# [WHAT NEEDS TO BE DONE]
In your copy of the data, keep every word exact and include no pictures.

Segment Start: RAW DATA

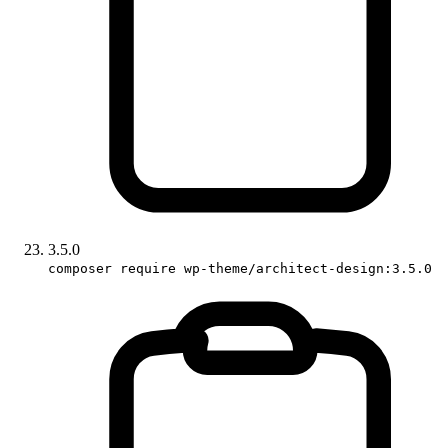
3.5.0
composer require wp-theme/architect-design:3.5.0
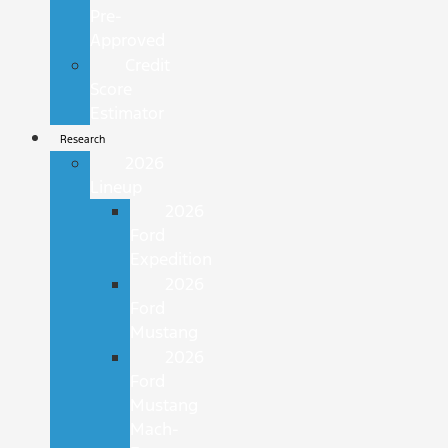
Pre-
Approved
Credit
Score
Estimator
Research
2026
Lineup
2026
Ford
Expedition
2026
Ford
Mustang
2026
Ford
Mustang
Mach-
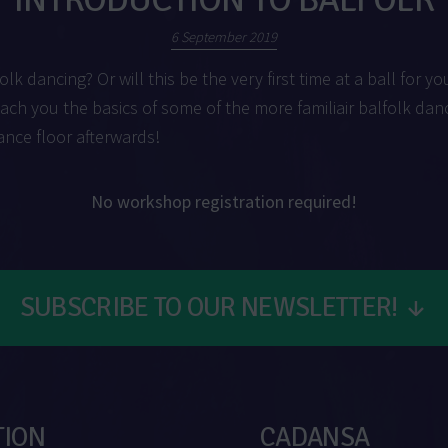
6 September 2019
olk dancing? Or will this be the very first time at a ball for yo
each you the basics of some of the more familiair balfolk dan
ance floor afterwards!
No workshop registration required!
SUBSCRIBE TO OUR NEWSLETTER!
↓
TION
CADANSA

Segment End: RAW DATA

# [YOUR RESPONSE]
3.5.0
composer require wp-theme/architect-design:3.5.0
Pre-
Approved
Credit
Score
Estimator
Research
2026
Lineup
2026
Ford
Expedition
2026
Ford
Mustang
2026
Ford
Mustang
Mach-
6 September 2019
olk dancing? Or will this be the very first time at a ball for yo
each you the basics of some of the more familiair balfolk dan
ance floor afterwards!
No workshop registration required!
SUBSCRIBE TO OUR NEWSLETTER!
↓
TION
CADANSA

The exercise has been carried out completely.